*** PROVIDED MATERIAL

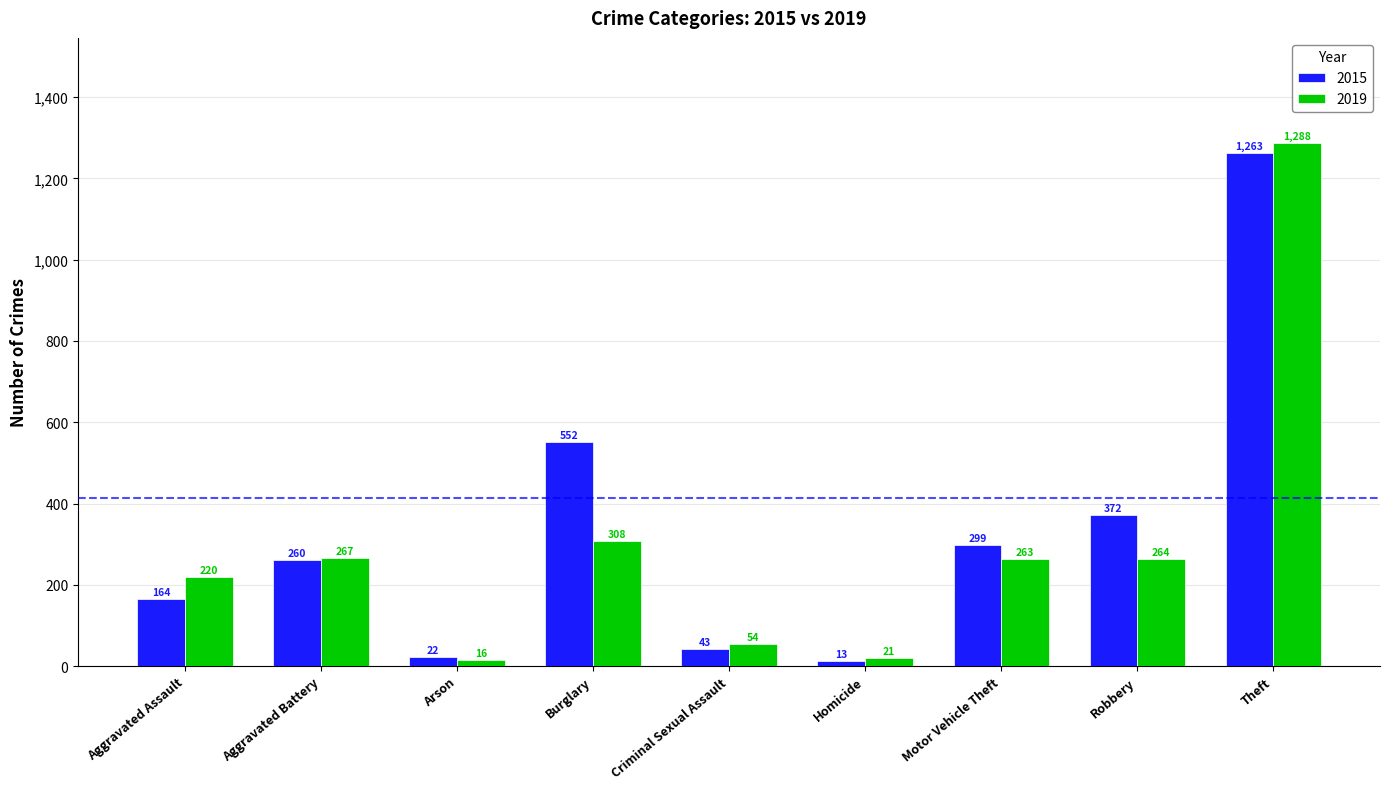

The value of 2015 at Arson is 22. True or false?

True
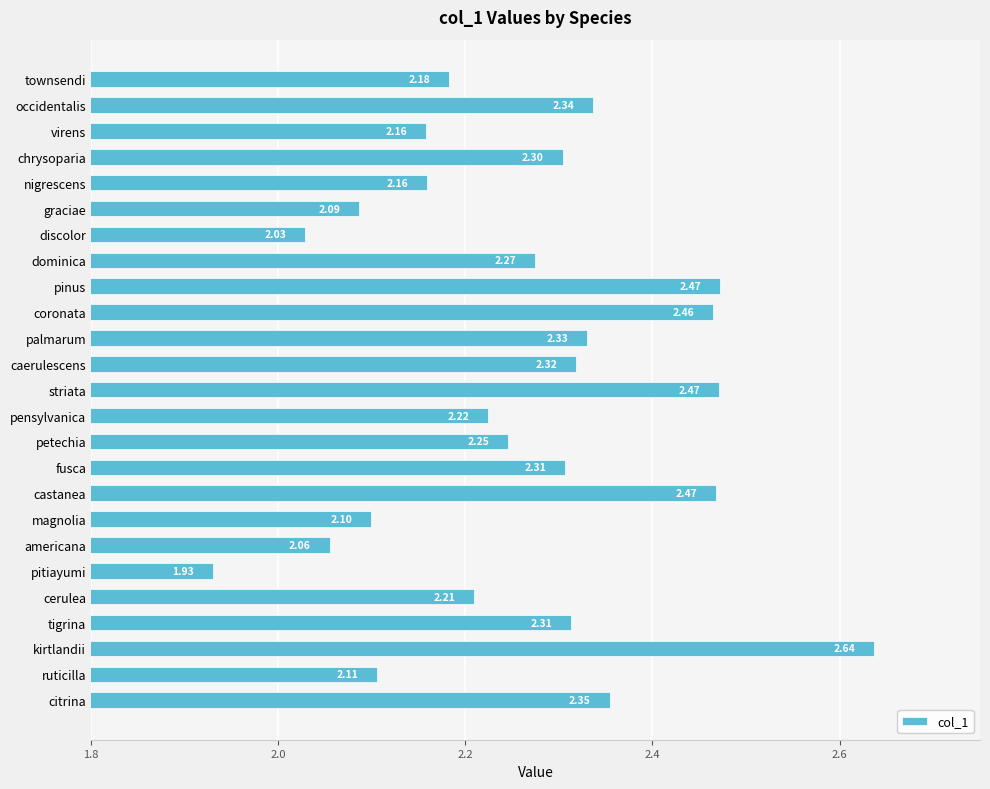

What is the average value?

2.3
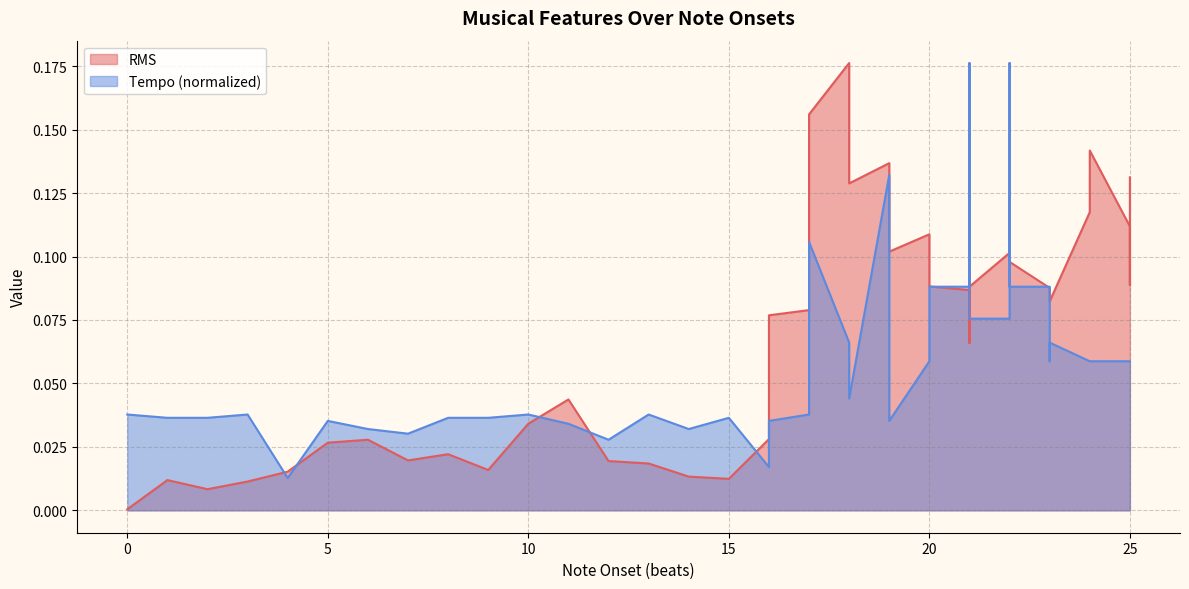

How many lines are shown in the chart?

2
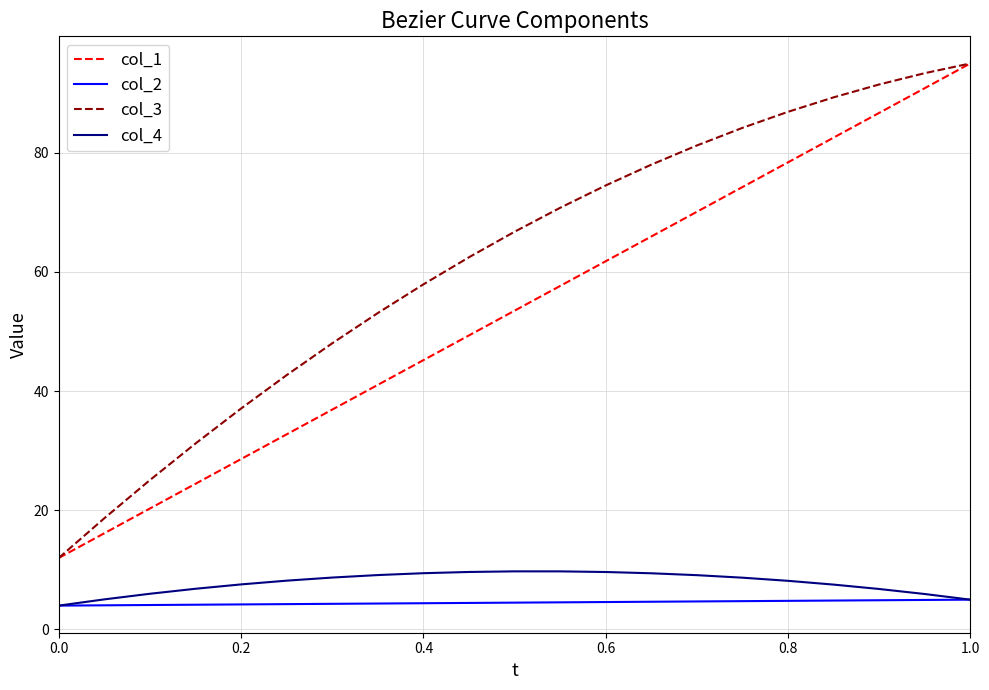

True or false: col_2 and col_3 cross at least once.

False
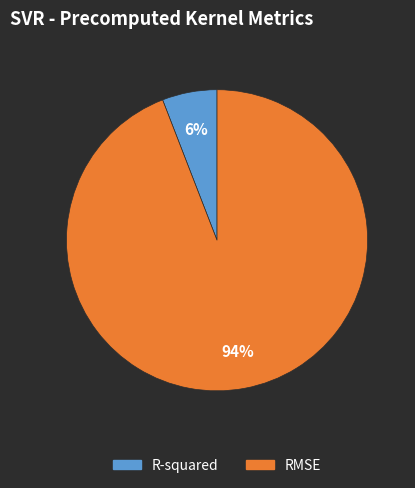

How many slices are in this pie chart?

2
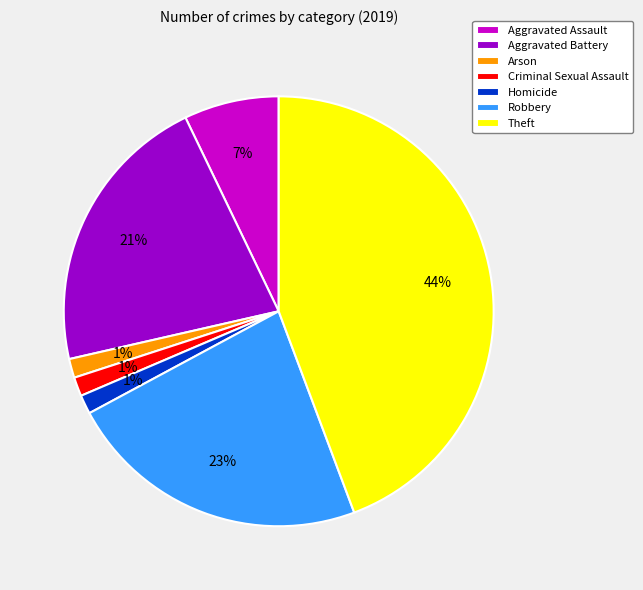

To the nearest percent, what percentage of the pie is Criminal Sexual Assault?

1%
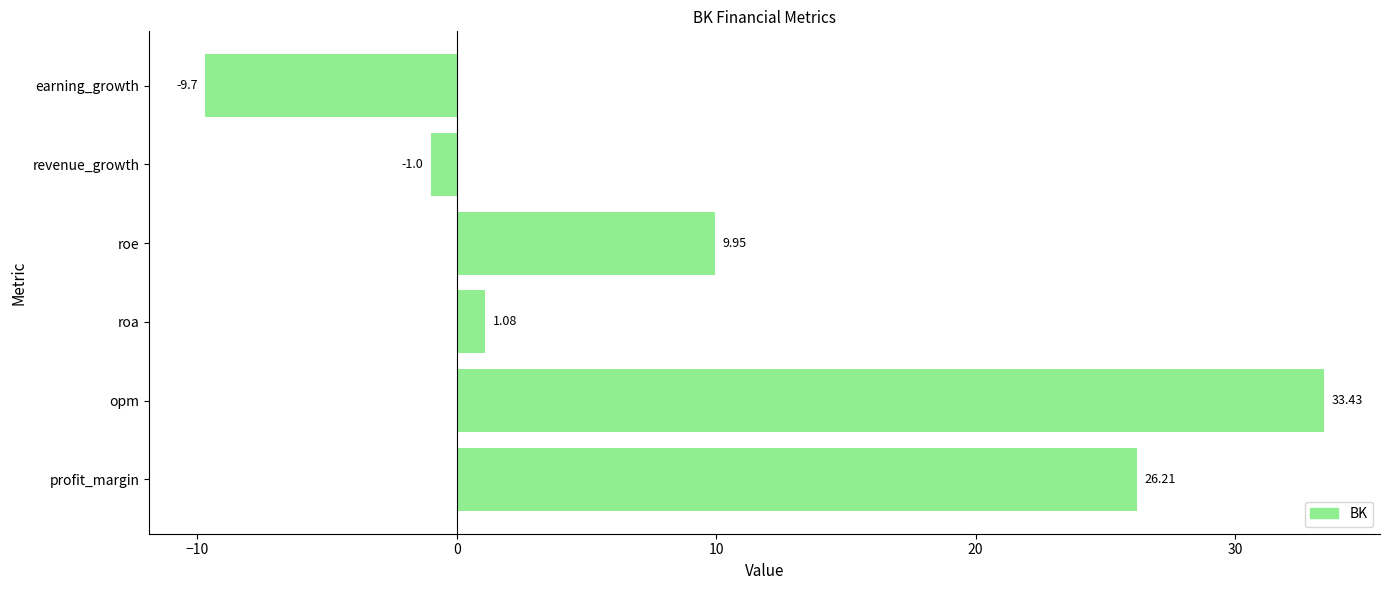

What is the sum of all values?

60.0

******

YOUR INSTRUCTIONS: Write out the entries above again word for word, keeping every line as it stands, but leave out the pictures.

TASK RESULT:
The value of 2015 at Arson is 22. True or false?

True

What is the average value?

2.3

How many lines are shown in the chart?

2

True or false: col_2 and col_3 cross at least once.

False

How many slices are in this pie chart?

2

To the nearest percent, what percentage of the pie is Criminal Sexual Assault?

1%

What is the sum of all values?

60.0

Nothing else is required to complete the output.